### [Aim of the exercise]
Your reply should hold exactly the lines from the one that contains "Вставка позволяет установить" through the end of the data. Repeat them word for word.

[Stored data entries]
|---|

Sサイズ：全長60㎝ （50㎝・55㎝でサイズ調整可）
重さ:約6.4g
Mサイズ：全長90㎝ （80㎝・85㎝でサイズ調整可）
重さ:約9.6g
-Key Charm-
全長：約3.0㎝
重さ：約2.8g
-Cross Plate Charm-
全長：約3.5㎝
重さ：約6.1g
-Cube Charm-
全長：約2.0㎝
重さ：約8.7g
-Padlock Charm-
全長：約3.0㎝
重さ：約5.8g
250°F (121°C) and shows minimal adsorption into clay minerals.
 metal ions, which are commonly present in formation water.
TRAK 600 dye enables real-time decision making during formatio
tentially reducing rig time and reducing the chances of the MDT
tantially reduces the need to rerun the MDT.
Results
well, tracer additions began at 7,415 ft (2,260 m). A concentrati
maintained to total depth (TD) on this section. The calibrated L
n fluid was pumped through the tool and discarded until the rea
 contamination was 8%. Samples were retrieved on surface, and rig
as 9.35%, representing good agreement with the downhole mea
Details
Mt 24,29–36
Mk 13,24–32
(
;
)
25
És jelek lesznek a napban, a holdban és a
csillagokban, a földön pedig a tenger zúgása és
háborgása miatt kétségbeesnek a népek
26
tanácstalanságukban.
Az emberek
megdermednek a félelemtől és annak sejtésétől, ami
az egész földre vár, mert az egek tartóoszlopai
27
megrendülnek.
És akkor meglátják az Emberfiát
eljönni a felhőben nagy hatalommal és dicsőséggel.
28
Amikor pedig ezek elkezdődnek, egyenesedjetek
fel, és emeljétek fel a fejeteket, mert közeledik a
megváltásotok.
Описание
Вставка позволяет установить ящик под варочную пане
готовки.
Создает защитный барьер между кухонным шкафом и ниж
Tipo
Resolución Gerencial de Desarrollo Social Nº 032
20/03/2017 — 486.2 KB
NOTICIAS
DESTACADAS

|---|

### [Result below]
Вставка позволяет установить ящик под варочную пане
готовки.
Создает защитный барьер между кухонным шкафом и ниж
Tipo
Resolución Gerencial de Desarrollo Social Nº 032
20/03/2017 — 486.2 KB
NOTICIAS
DESTACADAS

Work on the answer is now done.